*DATA FOR PROCESSING*:

........

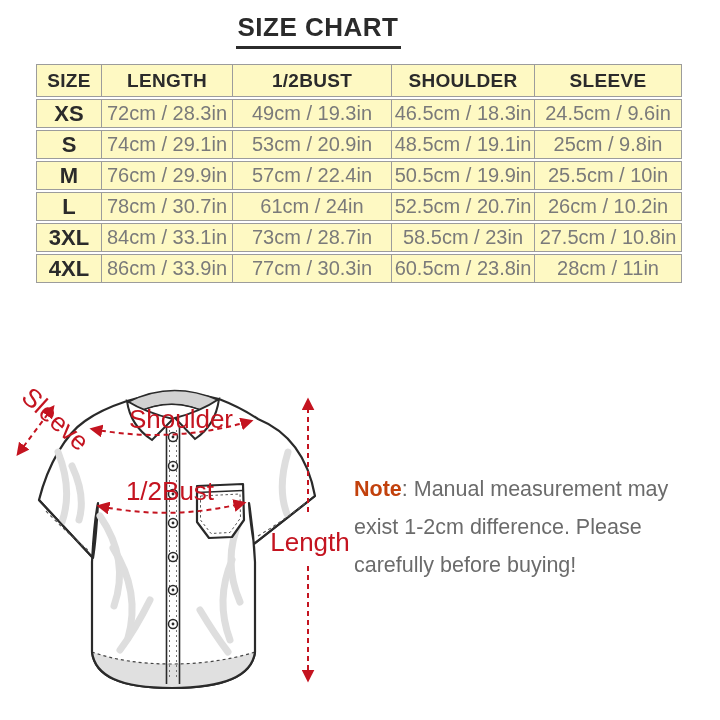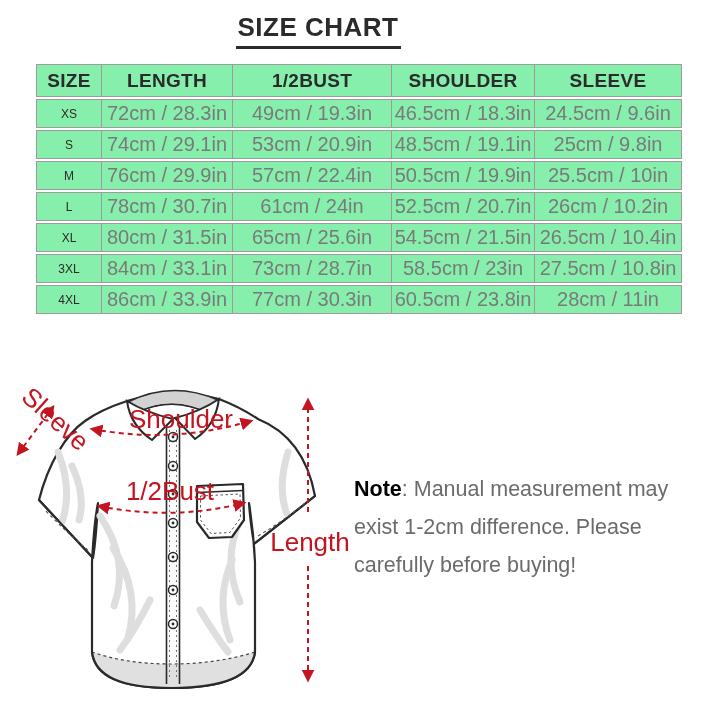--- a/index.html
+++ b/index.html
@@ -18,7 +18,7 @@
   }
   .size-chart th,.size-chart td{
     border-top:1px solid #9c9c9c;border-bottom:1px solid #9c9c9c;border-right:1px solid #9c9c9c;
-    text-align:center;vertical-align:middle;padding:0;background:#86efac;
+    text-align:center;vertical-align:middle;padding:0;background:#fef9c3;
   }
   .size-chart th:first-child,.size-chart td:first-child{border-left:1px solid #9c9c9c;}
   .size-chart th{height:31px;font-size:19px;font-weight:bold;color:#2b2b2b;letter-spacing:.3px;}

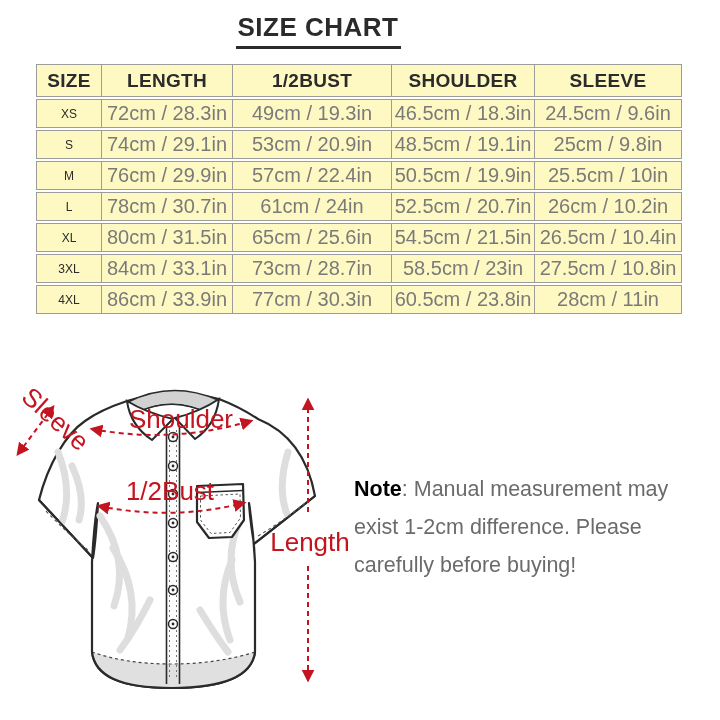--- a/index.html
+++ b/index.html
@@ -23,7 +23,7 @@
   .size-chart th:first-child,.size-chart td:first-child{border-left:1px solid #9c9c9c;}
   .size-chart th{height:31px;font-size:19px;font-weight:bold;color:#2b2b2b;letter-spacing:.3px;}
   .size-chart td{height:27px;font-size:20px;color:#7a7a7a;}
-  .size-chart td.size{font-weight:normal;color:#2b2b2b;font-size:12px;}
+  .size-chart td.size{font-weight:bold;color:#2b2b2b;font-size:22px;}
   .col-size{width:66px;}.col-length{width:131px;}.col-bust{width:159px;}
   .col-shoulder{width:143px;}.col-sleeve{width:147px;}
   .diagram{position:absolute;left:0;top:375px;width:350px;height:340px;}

........

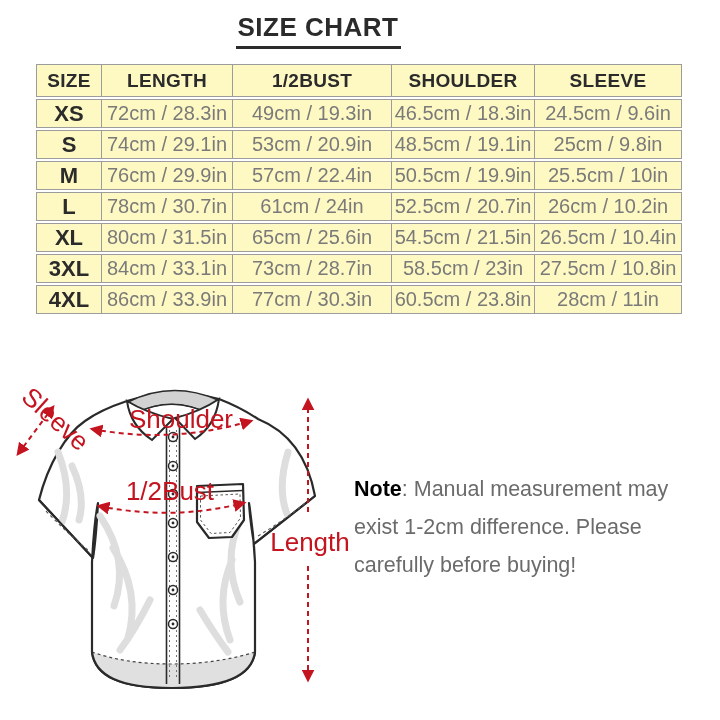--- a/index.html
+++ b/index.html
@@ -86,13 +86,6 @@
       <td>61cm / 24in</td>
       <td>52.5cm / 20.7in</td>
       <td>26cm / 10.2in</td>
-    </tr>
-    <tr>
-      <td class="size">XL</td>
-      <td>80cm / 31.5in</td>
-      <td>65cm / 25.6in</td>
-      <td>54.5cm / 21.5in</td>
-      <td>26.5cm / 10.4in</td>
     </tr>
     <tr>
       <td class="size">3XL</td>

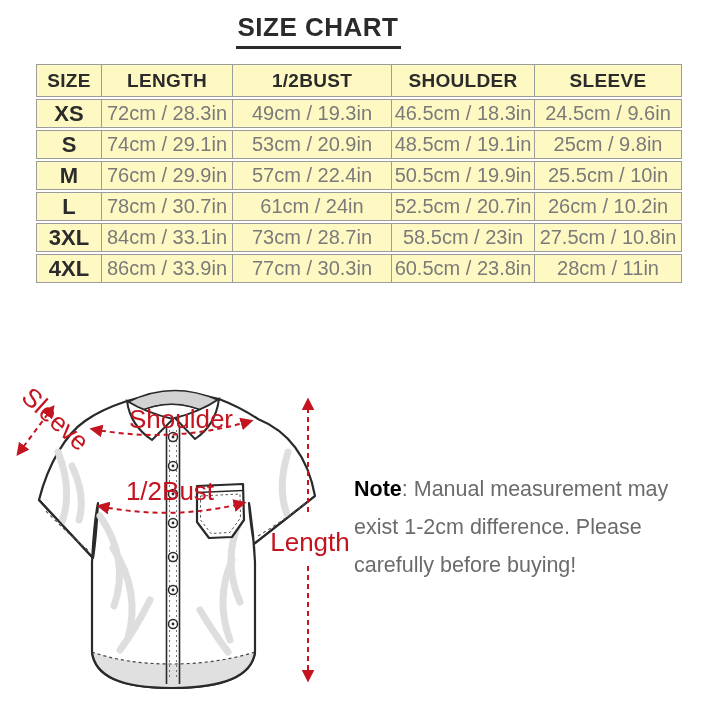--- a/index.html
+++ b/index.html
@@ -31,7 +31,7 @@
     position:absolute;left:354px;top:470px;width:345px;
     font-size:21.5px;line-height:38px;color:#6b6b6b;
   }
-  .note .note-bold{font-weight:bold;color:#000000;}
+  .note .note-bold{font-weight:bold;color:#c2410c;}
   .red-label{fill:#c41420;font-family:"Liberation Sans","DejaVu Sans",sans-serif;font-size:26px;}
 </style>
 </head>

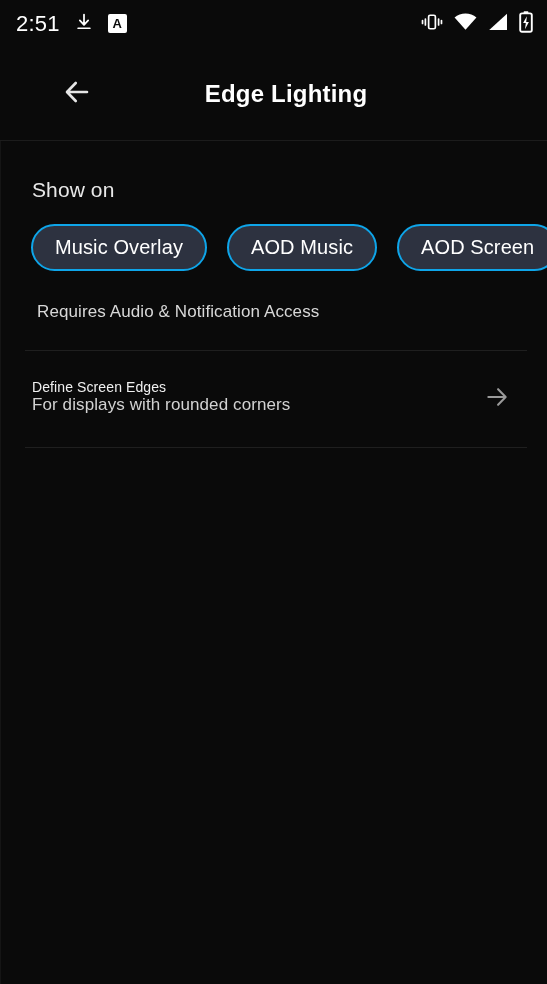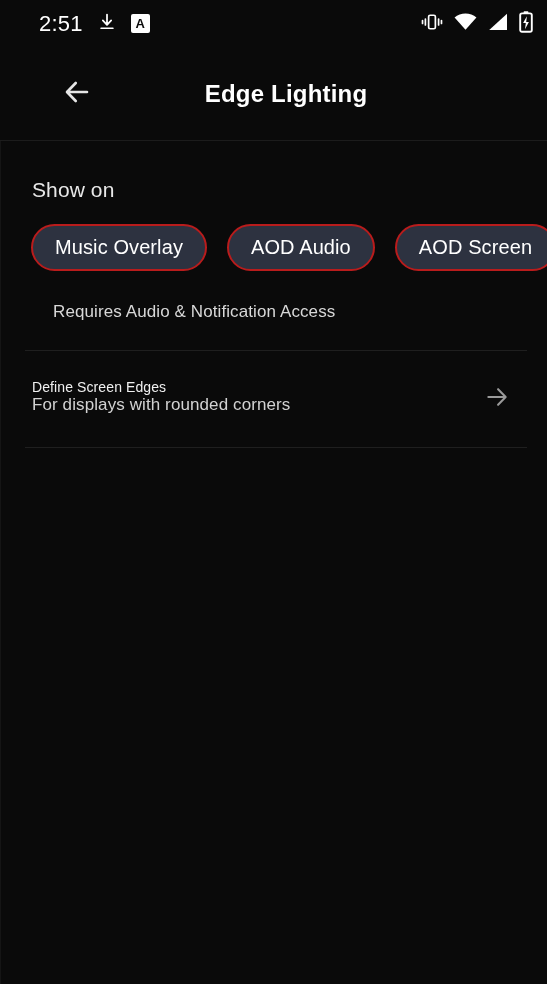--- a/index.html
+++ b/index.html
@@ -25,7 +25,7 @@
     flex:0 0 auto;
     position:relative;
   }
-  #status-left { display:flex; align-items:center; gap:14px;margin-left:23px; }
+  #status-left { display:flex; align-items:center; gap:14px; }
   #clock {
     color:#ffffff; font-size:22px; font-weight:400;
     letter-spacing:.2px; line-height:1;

........

*DIRECTIONS FOR THIS TASK*: Every line above that includes the word "center" must appear in the answer.

*RESPONSE*:
-    text-align:center;vertical-align:middle;padding:0;background:#86efac;
+    text-align:center;vertical-align:middle;padding:0;background:#fef9c3;
-  #status-left { display:flex; align-items:center; gap:14px;margin-left:23px; }
+  #status-left { display:flex; align-items:center; gap:14px; }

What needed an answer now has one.